Stored records:

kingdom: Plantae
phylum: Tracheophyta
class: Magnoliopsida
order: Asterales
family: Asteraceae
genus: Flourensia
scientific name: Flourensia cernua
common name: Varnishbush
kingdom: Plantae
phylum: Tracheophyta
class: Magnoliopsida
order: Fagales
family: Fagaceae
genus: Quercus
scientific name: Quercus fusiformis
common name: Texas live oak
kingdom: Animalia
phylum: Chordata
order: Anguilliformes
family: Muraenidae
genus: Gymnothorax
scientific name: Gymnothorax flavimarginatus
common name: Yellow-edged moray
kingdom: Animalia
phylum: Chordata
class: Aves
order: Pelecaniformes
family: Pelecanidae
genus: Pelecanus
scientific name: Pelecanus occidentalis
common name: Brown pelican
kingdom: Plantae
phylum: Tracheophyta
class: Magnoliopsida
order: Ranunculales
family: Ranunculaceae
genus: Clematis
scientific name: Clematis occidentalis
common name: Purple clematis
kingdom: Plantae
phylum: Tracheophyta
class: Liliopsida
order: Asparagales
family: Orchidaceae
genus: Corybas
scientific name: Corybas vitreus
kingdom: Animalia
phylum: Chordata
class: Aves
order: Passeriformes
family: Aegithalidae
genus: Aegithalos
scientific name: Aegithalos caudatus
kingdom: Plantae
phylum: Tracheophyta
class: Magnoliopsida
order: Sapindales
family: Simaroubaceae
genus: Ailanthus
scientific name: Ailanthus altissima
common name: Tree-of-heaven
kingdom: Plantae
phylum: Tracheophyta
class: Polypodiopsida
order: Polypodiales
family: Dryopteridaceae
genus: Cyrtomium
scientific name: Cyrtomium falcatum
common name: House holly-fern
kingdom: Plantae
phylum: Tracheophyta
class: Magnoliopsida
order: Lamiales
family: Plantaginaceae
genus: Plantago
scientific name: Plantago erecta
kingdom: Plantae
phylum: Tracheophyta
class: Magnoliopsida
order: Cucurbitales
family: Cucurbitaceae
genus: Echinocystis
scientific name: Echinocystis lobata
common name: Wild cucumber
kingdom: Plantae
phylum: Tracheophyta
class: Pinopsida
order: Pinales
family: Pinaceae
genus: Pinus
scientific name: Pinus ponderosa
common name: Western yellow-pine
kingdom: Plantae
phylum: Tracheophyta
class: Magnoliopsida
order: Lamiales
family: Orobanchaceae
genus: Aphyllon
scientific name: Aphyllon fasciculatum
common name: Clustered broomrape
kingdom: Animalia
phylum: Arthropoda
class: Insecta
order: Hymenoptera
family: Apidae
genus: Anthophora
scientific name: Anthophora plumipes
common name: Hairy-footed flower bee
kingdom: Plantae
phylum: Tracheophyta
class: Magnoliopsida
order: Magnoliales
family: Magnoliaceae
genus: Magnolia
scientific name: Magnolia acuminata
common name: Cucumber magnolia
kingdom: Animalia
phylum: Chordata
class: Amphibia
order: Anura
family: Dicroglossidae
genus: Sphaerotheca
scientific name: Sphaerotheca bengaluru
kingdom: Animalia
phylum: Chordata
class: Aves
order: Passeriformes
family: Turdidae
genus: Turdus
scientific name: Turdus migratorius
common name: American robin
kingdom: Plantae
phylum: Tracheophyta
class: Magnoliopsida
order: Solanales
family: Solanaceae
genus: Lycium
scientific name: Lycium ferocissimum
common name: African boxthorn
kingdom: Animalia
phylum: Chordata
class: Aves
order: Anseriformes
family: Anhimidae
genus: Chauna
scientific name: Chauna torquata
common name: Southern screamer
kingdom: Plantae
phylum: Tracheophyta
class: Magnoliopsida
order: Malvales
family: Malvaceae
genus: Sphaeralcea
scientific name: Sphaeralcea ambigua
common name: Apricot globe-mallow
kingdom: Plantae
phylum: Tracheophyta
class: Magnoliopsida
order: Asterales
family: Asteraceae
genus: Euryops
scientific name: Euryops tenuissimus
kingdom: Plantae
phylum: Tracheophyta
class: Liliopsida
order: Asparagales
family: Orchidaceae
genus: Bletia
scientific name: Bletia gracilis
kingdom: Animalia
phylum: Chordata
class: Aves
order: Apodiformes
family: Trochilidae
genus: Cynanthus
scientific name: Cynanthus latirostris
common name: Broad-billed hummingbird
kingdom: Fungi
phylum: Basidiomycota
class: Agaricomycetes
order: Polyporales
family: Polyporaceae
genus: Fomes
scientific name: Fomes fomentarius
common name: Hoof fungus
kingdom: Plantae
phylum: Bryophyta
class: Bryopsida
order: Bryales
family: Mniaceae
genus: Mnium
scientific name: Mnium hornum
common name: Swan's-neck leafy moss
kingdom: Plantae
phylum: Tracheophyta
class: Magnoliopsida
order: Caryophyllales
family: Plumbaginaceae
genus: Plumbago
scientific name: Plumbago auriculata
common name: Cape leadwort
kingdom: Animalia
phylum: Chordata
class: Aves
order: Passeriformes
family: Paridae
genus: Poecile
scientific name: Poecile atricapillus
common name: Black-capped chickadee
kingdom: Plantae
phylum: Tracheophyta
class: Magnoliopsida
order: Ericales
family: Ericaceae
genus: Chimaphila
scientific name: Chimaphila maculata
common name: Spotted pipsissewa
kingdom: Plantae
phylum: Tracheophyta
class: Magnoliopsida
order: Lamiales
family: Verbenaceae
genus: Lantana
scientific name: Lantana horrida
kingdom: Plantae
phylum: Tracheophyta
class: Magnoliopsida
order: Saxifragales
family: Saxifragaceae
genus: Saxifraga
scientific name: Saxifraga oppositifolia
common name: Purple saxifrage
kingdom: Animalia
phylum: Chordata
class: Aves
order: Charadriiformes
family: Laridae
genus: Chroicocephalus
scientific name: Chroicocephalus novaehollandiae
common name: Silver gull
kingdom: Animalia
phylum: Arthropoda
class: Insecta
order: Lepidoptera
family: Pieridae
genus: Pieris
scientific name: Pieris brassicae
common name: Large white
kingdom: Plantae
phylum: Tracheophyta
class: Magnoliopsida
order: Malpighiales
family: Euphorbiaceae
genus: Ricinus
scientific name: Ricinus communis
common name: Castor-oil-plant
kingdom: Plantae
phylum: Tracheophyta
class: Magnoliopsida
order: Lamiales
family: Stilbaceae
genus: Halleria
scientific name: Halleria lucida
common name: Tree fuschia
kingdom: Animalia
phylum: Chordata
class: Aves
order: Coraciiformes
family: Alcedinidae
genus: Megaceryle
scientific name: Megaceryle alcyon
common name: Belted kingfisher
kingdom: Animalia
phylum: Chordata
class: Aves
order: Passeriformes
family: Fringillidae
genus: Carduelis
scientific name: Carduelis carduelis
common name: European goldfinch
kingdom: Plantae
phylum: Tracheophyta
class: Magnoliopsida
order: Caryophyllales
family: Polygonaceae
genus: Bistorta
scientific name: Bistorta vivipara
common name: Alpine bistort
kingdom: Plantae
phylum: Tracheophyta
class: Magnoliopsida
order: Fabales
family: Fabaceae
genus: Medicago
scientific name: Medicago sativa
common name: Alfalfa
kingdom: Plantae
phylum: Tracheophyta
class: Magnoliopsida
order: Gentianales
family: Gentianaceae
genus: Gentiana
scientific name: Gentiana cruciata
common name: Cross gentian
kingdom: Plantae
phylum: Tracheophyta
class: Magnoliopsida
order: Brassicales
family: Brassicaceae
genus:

Short task: Duplicate every line of all the items above with no changes at all.

Reply to the task:
kingdom: Plantae
phylum: Tracheophyta
class: Magnoliopsida
order: Asterales
family: Asteraceae
genus: Flourensia
scientific name: Flourensia cernua
common name: Varnishbush
kingdom: Plantae
phylum: Tracheophyta
class: Magnoliopsida
order: Fagales
family: Fagaceae
genus: Quercus
scientific name: Quercus fusiformis
common name: Texas live oak
kingdom: Animalia
phylum: Chordata
order: Anguilliformes
family: Muraenidae
genus: Gymnothorax
scientific name: Gymnothorax flavimarginatus
common name: Yellow-edged moray
kingdom: Animalia
phylum: Chordata
class: Aves
order: Pelecaniformes
family: Pelecanidae
genus: Pelecanus
scientific name: Pelecanus occidentalis
common name: Brown pelican
kingdom: Plantae
phylum: Tracheophyta
class: Magnoliopsida
order: Ranunculales
family: Ranunculaceae
genus: Clematis
scientific name: Clematis occidentalis
common name: Purple clematis
kingdom: Plantae
phylum: Tracheophyta
class: Liliopsida
order: Asparagales
family: Orchidaceae
genus: Corybas
scientific name: Corybas vitreus
kingdom: Animalia
phylum: Chordata
class: Aves
order: Passeriformes
family: Aegithalidae
genus: Aegithalos
scientific name: Aegithalos caudatus
kingdom: Plantae
phylum: Tracheophyta
class: Magnoliopsida
order: Sapindales
family: Simaroubaceae
genus: Ailanthus
scientific name: Ailanthus altissima
common name: Tree-of-heaven
kingdom: Plantae
phylum: Tracheophyta
class: Polypodiopsida
order: Polypodiales
family: Dryopteridaceae
genus: Cyrtomium
scientific name: Cyrtomium falcatum
common name: House holly-fern
kingdom: Plantae
phylum: Tracheophyta
class: Magnoliopsida
order: Lamiales
family: Plantaginaceae
genus: Plantago
scientific name: Plantago erecta
kingdom: Plantae
phylum: Tracheophyta
class: Magnoliopsida
order: Cucurbitales
family: Cucurbitaceae
genus: Echinocystis
scientific name: Echinocystis lobata
common name: Wild cucumber
kingdom: Plantae
phylum: Tracheophyta
class: Pinopsida
order: Pinales
family: Pinaceae
genus: Pinus
scientific name: Pinus ponderosa
common name: Western yellow-pine
kingdom: Plantae
phylum: Tracheophyta
class: Magnoliopsida
order: Lamiales
family: Orobanchaceae
genus: Aphyllon
scientific name: Aphyllon fasciculatum
common name: Clustered broomrape
kingdom: Animalia
phylum: Arthropoda
class: Insecta
order: Hymenoptera
family: Apidae
genus: Anthophora
scientific name: Anthophora plumipes
common name: Hairy-footed flower bee
kingdom: Plantae
phylum: Tracheophyta
class: Magnoliopsida
order: Magnoliales
family: Magnoliaceae
genus: Magnolia
scientific name: Magnolia acuminata
common name: Cucumber magnolia
kingdom: Animalia
phylum: Chordata
class: Amphibia
order: Anura
family: Dicroglossidae
genus: Sphaerotheca
scientific name: Sphaerotheca bengaluru
kingdom: Animalia
phylum: Chordata
class: Aves
order: Passeriformes
family: Turdidae
genus: Turdus
scientific name: Turdus migratorius
common name: American robin
kingdom: Plantae
phylum: Tracheophyta
class: Magnoliopsida
order: Solanales
family: Solanaceae
genus: Lycium
scientific name: Lycium ferocissimum
common name: African boxthorn
kingdom: Animalia
phylum: Chordata
class: Aves
order: Anseriformes
family: Anhimidae
genus: Chauna
scientific name: Chauna torquata
common name: Southern screamer
kingdom: Plantae
phylum: Tracheophyta
class: Magnoliopsida
order: Malvales
family: Malvaceae
genus: Sphaeralcea
scientific name: Sphaeralcea ambigua
common name: Apricot globe-mallow
kingdom: Plantae
phylum: Tracheophyta
class: Magnoliopsida
order: Asterales
family: Asteraceae
genus: Euryops
scientific name: Euryops tenuissimus
kingdom: Plantae
phylum: Tracheophyta
class: Liliopsida
order: Asparagales
family: Orchidaceae
genus: Bletia
scientific name: Bletia gracilis
kingdom: Animalia
phylum: Chordata
class: Aves
order: Apodiformes
family: Trochilidae
genus: Cynanthus
scientific name: Cynanthus latirostris
common name: Broad-billed hummingbird
kingdom: Fungi
phylum: Basidiomycota
class: Agaricomycetes
order: Polyporales
family: Polyporaceae
genus: Fomes
scientific name: Fomes fomentarius
common name: Hoof fungus
kingdom: Plantae
phylum: Bryophyta
class: Bryopsida
order: Bryales
family: Mniaceae
genus: Mnium
scientific name: Mnium hornum
common name: Swan's-neck leafy moss
kingdom: Plantae
phylum: Tracheophyta
class: Magnoliopsida
order: Caryophyllales
family: Plumbaginaceae
genus: Plumbago
scientific name: Plumbago auriculata
common name: Cape leadwort
kingdom: Animalia
phylum: Chordata
class: Aves
order: Passeriformes
family: Paridae
genus: Poecile
scientific name: Poecile atricapillus
common name: Black-capped chickadee
kingdom: Plantae
phylum: Tracheophyta
class: Magnoliopsida
order: Ericales
family: Ericaceae
genus: Chimaphila
scientific name: Chimaphila maculata
common name: Spotted pipsissewa
kingdom: Plantae
phylum: Tracheophyta
class: Magnoliopsida
order: Lamiales
family: Verbenaceae
genus: Lantana
scientific name: Lantana horrida
kingdom: Plantae
phylum: Tracheophyta
class: Magnoliopsida
order: Saxifragales
family: Saxifragaceae
genus: Saxifraga
scientific name: Saxifraga oppositifolia
common name: Purple saxifrage
kingdom: Animalia
phylum: Chordata
class: Aves
order: Charadriiformes
family: Laridae
genus: Chroicocephalus
scientific name: Chroicocephalus novaehollandiae
common name: Silver gull
kingdom: Animalia
phylum: Arthropoda
class: Insecta
order: Lepidoptera
family: Pieridae
genus: Pieris
scientific name: Pieris brassicae
common name: Large white
kingdom: Plantae
phylum: Tracheophyta
class: Magnoliopsida
order: Malpighiales
family: Euphorbiaceae
genus: Ricinus
scientific name: Ricinus communis
common name: Castor-oil-plant
kingdom: Plantae
phylum: Tracheophyta
class: Magnoliopsida
order: Lamiales
family: Stilbaceae
genus: Halleria
scientific name: Halleria lucida
common name: Tree fuschia
kingdom: Animalia
phylum: Chordata
class: Aves
order: Coraciiformes
family: Alcedinidae
genus: Megaceryle
scientific name: Megaceryle alcyon
common name: Belted kingfisher
kingdom: Animalia
phylum: Chordata
class: Aves
order: Passeriformes
family: Fringillidae
genus: Carduelis
scientific name: Carduelis carduelis
common name: European goldfinch
kingdom: Plantae
phylum: Tracheophyta
class: Magnoliopsida
order: Caryophyllales
family: Polygonaceae
genus: Bistorta
scientific name: Bistorta vivipara
common name: Alpine bistort
kingdom: Plantae
phylum: Tracheophyta
class: Magnoliopsida
order: Fabales
family: Fabaceae
genus: Medicago
scientific name: Medicago sativa
common name: Alfalfa
kingdom: Plantae
phylum: Tracheophyta
class: Magnoliopsida
order: Gentianales
family: Gentianaceae
genus: Gentiana
scientific name: Gentiana cruciata
common name: Cross gentian
kingdom: Plantae
phylum: Tracheophyta
class: Magnoliopsida
order: Brassicales
family: Brassicaceae
genus:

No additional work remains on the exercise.